• **REQUIRED WORK**:
a – In the EventTrackerStatusChangeListener thread, when does the reply say the caughtUp flag gets set to true?
b – Repeat the stretch of the EventTrackerStatusChangeListener thread from "As you see, the" through "in that moment?".
c – Go on with the EventTrackerStatusChangeListener thread from the point where it stops.

Behaviour of the EventTrackerStatusChangeListener

Hi guys,

I configured a tracking event processor with a custom TEP configuration and registered a simple Logging listener that logs the EventTrackerStatus. I’m using single threaded processing for simplicity, so as I expected, the map contains exactly one tracker status.

I was a little surprised regarding the value of the tracker status. Here is such a tracker status example:

{0=TrackerStatus{segment=Segment[0/0], caughtUp=true, replaying=false, merging=false, errorState=true, error=org.axonframework.axonserver.connector.AxonServerException: The Event Stream has been closed, so no further events can be retrieved, trackingToken=IndexTrackingToken{globalIndex=1468}, currentPosition=OptionalLong[1468], resetPosition=OptionalLong.empty, mergeCompletedPosition=OptionalLong.empty}}

As you see, the catchUp attribute is true, and both positions have the same values. The scenario was to strat a processor (manually) and let it catchUp with a stream (no stream appends in the meantime). A connection error happened and the tracker status listener fired with the corresponding error message - at the time of about 28000 events in event store (AxonServer).

Is it intended, that the catchUp attribute is true in that moment?

Or maybe another way around - if the tracker status contains an error, I should never check catchUpattribute?

Thanks

Simon

Hi Simon,

the caughtUp flag it at times interesting to interpret. This flag is set to true at the moment where the client tries to consume events, but no events are immediately available to it. But there is no way for the stream itself to know whether it caught up. It’s like asking a sailor on a river to notify you when the all the water of the river has gone by. I guess that’s only the case once the river has dried out. And even then there might still be water coming a bit later.

[Human pose keypoint data]

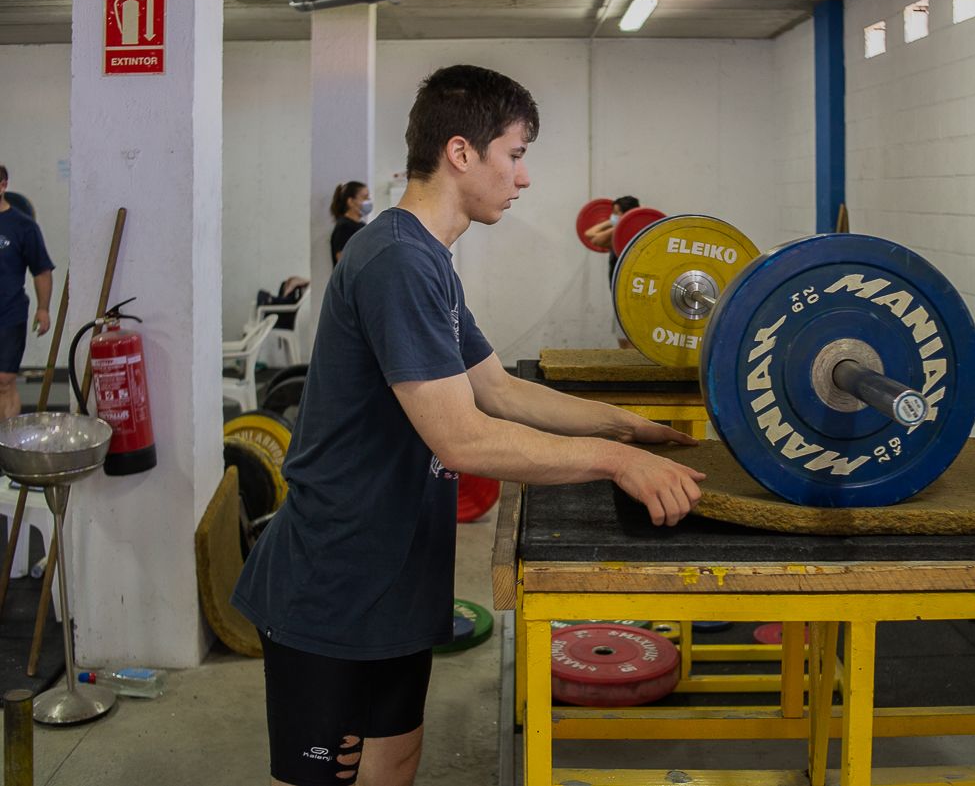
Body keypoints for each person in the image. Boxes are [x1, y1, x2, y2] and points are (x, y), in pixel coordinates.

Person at [232, 65, 705, 786]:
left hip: (396, 569)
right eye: (514, 155)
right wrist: (614, 464)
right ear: (461, 152)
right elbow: (462, 436)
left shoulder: (429, 260)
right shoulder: (395, 259)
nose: (523, 178)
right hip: (334, 577)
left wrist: (629, 427)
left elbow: (498, 389)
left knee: (395, 762)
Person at [0, 165, 54, 421]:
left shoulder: (23, 227)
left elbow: (41, 271)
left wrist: (43, 309)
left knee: (4, 381)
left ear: (3, 186)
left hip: (9, 313)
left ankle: (5, 447)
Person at [585, 194, 640, 284]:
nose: (612, 215)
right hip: (616, 284)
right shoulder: (616, 235)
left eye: (615, 212)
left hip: (627, 283)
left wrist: (620, 225)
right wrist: (613, 223)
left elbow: (596, 240)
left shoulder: (629, 236)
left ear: (626, 214)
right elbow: (589, 234)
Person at [329, 180, 372, 266]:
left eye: (368, 198)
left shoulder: (362, 225)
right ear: (351, 202)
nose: (369, 201)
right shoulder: (344, 227)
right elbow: (342, 261)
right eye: (365, 198)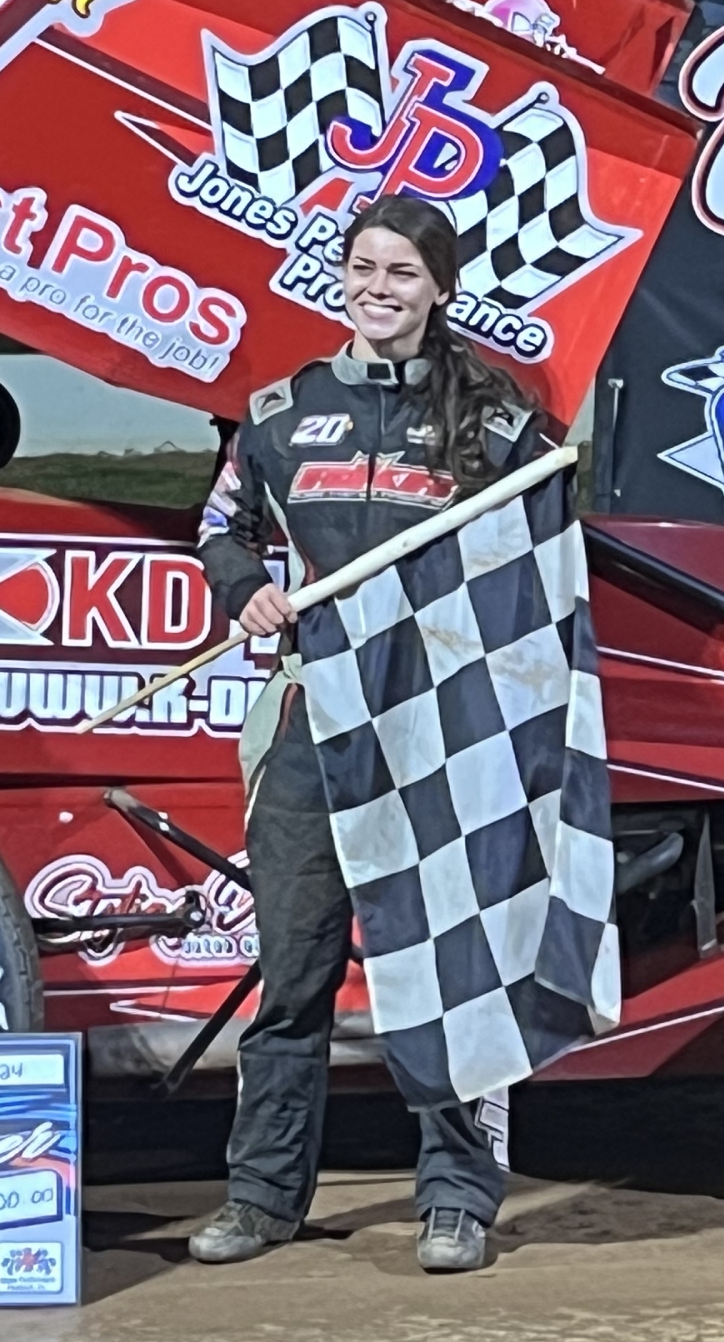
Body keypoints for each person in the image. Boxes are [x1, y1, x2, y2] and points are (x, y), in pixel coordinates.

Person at [186, 193, 549, 1275]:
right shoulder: (283, 412)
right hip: (314, 717)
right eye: (363, 268)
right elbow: (219, 525)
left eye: (402, 272)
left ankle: (454, 1200)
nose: (377, 288)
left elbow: (540, 561)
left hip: (440, 720)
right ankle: (261, 1197)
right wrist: (246, 587)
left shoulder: (496, 416)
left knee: (446, 972)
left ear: (439, 288)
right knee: (292, 971)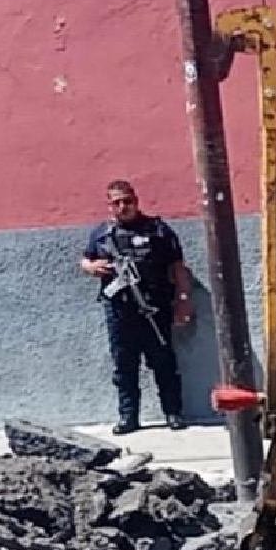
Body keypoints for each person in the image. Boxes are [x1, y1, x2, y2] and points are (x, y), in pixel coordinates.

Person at [80, 180, 193, 435]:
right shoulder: (102, 234)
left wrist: (183, 300)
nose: (123, 207)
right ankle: (128, 417)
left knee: (164, 362)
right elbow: (85, 259)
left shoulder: (158, 230)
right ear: (110, 206)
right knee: (124, 365)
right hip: (120, 311)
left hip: (154, 308)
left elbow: (177, 267)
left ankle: (173, 413)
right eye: (117, 203)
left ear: (136, 201)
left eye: (127, 201)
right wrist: (91, 267)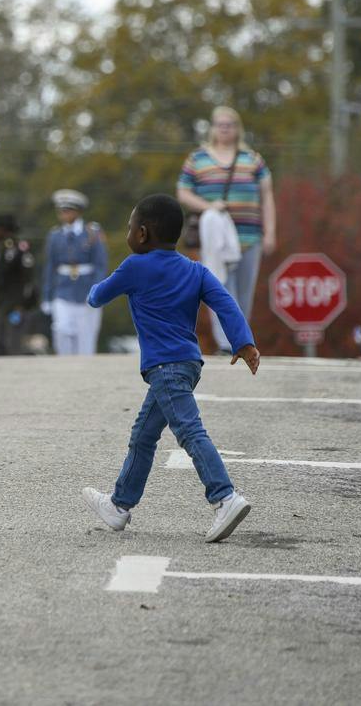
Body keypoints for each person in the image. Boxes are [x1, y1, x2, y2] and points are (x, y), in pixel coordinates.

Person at [82, 194, 258, 544]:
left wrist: (93, 288)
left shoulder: (135, 266)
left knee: (190, 432)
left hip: (164, 367)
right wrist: (243, 342)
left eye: (131, 227)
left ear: (143, 234)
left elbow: (97, 297)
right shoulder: (195, 270)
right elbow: (225, 303)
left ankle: (224, 497)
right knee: (144, 436)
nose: (129, 233)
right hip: (189, 365)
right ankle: (119, 506)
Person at [176, 105, 275, 349]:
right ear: (212, 128)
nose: (224, 129)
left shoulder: (252, 159)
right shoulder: (198, 158)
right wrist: (208, 206)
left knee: (244, 291)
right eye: (219, 124)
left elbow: (267, 196)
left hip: (248, 236)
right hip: (215, 237)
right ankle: (225, 343)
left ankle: (241, 339)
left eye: (229, 125)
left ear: (237, 128)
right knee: (219, 287)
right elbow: (182, 192)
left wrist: (270, 232)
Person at [46, 188, 108, 355]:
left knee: (86, 336)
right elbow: (51, 267)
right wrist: (47, 296)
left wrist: (98, 291)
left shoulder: (92, 233)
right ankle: (64, 366)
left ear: (78, 211)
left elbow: (100, 264)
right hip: (63, 289)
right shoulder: (55, 235)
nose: (64, 214)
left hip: (86, 289)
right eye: (61, 211)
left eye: (68, 210)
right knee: (61, 329)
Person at [0, 213, 40, 356]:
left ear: (2, 229)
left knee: (12, 344)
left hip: (15, 303)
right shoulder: (2, 248)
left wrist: (23, 304)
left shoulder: (18, 249)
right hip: (2, 302)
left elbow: (28, 279)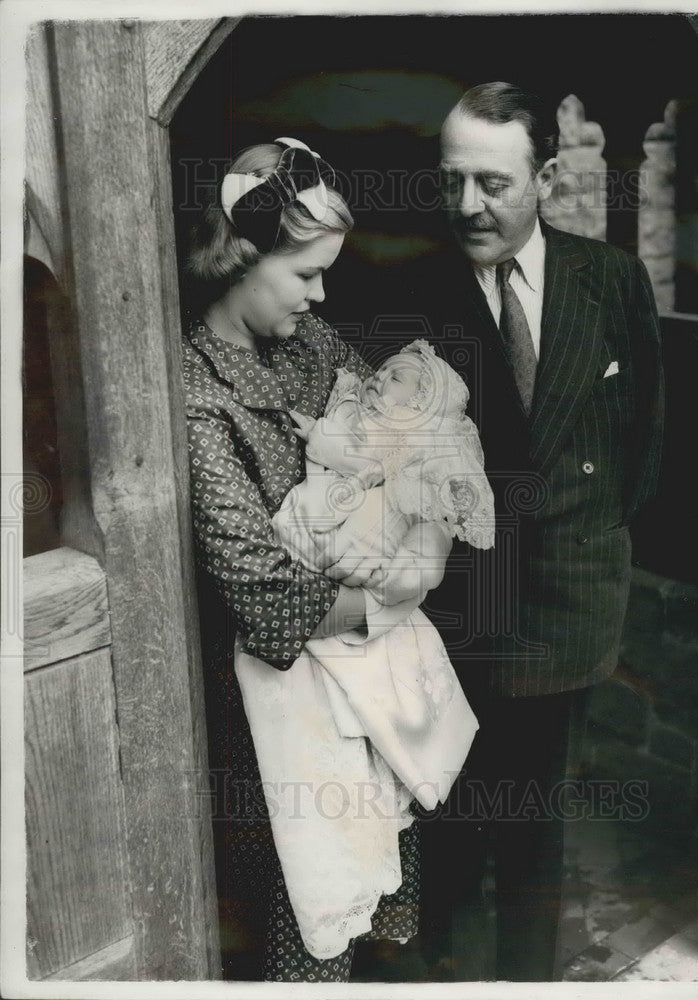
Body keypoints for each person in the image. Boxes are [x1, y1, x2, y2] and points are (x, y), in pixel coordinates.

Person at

• **RESPONSES PER TASK**:
a – It is set to true at the moment the client tries to consume events but no events are immediately available to it.

b –
As you see, the catchUp attribute is true, and both positions have the same values. The scenario was to strat a processor (manually) and let it catchUp with a stream (no stream appends in the meantime). A connection error happened and the tracker status listener fired with the corresponding error message - at the time of about 28000 events in event store (AxonServer).

Is it intended, that the catchUp attribute is true in that moment?

c –
If the errorState is true, then I would certainly not take any value from the caughtUp flag. So yes, you should best ignore it at that point.

In recent Framework versions (I believe it’s 4.8, but would need to check), we’ve implemented a feature that always creates a “ReplayToken” when a processor starts for the first time. All events from the start until the position of the event store as it was at the creation of the token will be considered “replays”. But obviously, by the time it hits that replay-marker, the stream has moved on (Tortoise and Hare problem :slight_smile: )

The most reliable way to discover whether a processor has caught up (and is keeping up) with the stream, is to compare the position of the token of the processor to the head position of the stream it’s consuming. Note that this does require a round-trip to the producer of the stream. The difference in the two values is the approximate number of events to process until the head is reached.

Hope this clarifies things somewhat.